▶ [What this task involves]: Find the lines of the data below that include "CROSS". Report their number only.

▶ [Data]:

--- START ---

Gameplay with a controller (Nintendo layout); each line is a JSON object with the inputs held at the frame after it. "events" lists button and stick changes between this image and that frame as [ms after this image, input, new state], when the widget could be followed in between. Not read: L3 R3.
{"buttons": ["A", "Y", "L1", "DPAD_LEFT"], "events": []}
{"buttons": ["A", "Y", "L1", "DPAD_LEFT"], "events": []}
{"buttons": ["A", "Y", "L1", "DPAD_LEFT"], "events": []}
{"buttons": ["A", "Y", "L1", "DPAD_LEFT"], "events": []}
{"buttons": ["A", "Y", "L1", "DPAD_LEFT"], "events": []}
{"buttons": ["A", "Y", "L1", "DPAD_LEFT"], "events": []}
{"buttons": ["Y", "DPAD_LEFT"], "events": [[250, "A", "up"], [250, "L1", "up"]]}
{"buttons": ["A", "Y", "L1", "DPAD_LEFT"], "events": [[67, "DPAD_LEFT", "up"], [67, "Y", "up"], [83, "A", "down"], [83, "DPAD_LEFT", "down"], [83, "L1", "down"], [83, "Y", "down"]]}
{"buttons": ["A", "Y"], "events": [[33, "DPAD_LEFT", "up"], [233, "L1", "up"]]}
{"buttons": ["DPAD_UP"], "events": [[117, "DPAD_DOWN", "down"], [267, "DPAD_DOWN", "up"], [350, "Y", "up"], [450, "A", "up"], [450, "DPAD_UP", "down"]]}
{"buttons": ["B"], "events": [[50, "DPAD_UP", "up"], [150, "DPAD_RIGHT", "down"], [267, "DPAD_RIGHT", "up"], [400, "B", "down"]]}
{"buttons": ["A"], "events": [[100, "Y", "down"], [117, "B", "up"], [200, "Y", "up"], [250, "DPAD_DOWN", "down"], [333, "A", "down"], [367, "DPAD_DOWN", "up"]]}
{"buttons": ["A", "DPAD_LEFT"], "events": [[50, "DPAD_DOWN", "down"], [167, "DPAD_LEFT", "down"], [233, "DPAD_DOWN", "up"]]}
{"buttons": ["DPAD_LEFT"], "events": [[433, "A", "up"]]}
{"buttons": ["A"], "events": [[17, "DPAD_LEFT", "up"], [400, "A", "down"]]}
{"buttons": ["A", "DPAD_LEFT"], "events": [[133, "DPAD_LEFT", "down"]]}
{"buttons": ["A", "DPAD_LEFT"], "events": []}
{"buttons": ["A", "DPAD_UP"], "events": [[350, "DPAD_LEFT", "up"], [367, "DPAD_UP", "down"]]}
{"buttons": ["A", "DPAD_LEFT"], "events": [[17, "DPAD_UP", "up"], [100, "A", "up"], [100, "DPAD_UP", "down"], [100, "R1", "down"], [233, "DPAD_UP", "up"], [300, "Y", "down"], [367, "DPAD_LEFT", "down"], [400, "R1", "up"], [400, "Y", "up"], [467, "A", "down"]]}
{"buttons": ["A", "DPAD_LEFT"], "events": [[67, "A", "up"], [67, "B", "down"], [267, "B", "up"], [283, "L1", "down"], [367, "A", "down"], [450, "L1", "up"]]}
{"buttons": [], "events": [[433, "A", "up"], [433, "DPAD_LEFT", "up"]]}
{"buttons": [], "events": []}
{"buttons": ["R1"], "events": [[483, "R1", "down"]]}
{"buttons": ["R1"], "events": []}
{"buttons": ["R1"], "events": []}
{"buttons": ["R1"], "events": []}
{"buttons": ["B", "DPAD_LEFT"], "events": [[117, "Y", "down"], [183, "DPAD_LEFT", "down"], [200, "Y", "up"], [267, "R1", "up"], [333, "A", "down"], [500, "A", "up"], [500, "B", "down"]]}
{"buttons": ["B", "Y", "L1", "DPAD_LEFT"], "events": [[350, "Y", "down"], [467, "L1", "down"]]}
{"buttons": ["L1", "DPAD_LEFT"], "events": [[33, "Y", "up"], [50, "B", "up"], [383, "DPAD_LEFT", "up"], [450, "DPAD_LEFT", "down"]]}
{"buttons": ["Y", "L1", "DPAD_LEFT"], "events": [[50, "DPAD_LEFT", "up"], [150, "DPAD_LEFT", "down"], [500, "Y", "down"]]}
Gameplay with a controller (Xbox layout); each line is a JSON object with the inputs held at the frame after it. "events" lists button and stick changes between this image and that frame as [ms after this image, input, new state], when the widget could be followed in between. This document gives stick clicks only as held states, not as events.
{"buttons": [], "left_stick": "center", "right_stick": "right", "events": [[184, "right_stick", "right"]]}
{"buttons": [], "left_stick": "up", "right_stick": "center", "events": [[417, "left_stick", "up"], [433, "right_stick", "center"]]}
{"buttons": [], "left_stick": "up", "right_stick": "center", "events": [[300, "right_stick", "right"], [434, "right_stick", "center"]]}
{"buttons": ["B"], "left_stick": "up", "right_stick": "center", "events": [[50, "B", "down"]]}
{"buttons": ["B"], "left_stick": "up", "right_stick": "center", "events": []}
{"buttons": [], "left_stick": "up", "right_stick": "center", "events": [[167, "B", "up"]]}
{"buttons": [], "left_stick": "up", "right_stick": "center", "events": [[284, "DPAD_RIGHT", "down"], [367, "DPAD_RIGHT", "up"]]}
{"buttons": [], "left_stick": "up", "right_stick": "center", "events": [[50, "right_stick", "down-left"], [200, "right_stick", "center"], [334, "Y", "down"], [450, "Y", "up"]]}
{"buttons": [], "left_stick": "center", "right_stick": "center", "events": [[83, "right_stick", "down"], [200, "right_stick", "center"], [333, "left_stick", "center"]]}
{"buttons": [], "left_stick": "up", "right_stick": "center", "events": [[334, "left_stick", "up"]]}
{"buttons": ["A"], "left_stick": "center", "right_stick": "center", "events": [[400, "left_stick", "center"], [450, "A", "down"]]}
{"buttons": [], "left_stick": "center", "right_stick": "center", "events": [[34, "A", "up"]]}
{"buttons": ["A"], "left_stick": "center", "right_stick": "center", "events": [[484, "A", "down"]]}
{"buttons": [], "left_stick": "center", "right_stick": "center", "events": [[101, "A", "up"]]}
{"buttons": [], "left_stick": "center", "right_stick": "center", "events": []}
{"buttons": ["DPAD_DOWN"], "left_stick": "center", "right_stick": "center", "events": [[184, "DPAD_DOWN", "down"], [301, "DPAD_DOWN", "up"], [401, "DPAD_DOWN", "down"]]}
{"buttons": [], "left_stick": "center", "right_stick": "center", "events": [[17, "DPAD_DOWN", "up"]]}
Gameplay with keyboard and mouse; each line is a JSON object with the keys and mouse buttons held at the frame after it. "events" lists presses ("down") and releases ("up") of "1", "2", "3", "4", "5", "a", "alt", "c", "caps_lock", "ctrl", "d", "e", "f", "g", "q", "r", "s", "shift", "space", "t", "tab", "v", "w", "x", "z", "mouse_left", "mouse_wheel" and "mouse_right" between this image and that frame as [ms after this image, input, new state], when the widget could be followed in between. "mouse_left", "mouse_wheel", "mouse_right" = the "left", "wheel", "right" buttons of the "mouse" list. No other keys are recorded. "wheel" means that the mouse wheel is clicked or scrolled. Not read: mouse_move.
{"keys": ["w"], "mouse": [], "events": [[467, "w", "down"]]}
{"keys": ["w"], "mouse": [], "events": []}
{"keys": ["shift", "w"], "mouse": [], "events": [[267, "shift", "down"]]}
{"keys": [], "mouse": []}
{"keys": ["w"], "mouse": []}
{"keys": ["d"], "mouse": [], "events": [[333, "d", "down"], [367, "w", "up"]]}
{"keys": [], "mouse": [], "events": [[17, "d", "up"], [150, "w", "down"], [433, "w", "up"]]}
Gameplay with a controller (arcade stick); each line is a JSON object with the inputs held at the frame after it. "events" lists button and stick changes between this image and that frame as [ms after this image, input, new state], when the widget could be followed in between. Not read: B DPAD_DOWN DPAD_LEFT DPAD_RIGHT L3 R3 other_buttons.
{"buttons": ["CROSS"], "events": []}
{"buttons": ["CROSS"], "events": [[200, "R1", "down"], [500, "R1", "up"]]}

--- END ---

▶ [Answer]: 2